Two days after Tropical Storm Isaias’s August 4, 2020, dash through the tri-state, the Post and other local media were already lambasting utilities for failing to restore power to 2.5 million affected customers. Few outlets mentioned that only Hurricane Sandy felled more trees locally than Isaias – and it took five years to recover from that August 2012 hurricane turned tropical storm. Nor was there much public consideration of the problematic logistics involved in coordinating a manpower-intensive disaster response during a pandemic. A fundamental principle of Fox News, the Post and today’s Grand Old Party is that government is bad, a convenient stance for the moneyed since government is the only entity that can control rich people and corporations.
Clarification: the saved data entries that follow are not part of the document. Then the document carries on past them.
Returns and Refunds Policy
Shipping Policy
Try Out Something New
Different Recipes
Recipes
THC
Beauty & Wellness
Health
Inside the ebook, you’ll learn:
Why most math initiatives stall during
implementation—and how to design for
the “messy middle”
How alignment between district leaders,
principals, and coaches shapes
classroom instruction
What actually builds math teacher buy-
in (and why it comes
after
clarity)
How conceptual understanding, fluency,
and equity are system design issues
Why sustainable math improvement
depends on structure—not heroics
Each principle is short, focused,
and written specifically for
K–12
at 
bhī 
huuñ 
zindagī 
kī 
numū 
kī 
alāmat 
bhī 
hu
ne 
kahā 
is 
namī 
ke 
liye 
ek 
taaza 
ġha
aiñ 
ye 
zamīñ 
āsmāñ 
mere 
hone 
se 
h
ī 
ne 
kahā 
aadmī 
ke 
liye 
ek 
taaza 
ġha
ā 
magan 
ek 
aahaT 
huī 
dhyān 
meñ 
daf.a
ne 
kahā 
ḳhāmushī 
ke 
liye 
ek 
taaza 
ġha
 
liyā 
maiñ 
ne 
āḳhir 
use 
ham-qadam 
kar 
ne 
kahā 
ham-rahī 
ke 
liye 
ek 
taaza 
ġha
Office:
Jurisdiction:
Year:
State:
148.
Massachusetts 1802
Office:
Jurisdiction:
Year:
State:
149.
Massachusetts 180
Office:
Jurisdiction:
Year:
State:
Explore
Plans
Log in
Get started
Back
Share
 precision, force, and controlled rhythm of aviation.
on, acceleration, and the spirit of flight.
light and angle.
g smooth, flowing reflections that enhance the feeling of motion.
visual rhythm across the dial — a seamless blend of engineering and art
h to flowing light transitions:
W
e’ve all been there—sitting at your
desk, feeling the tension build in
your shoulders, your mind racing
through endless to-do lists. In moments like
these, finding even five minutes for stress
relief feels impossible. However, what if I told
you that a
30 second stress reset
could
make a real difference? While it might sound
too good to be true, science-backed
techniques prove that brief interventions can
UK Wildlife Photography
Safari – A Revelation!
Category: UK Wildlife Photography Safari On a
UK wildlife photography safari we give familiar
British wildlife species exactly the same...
Allowing that idea to hijack New York City media as we begin what will undoubtedly be a difficult and expensive recovery from the worse economic disruption since the Great Depression would be a coup for conservatives, who revel in government’s failure and lambaste its successes. “Be careful when you feel emotionally moved by the headline, and be even more careful when you agree with the headline or when the headline makes you happy, because that’s when you need to watch out,” British broadcaster Alexis Conran cautioned in a 2019 Ted Talk.

Sage advice for local media in a Daily News-less NYC.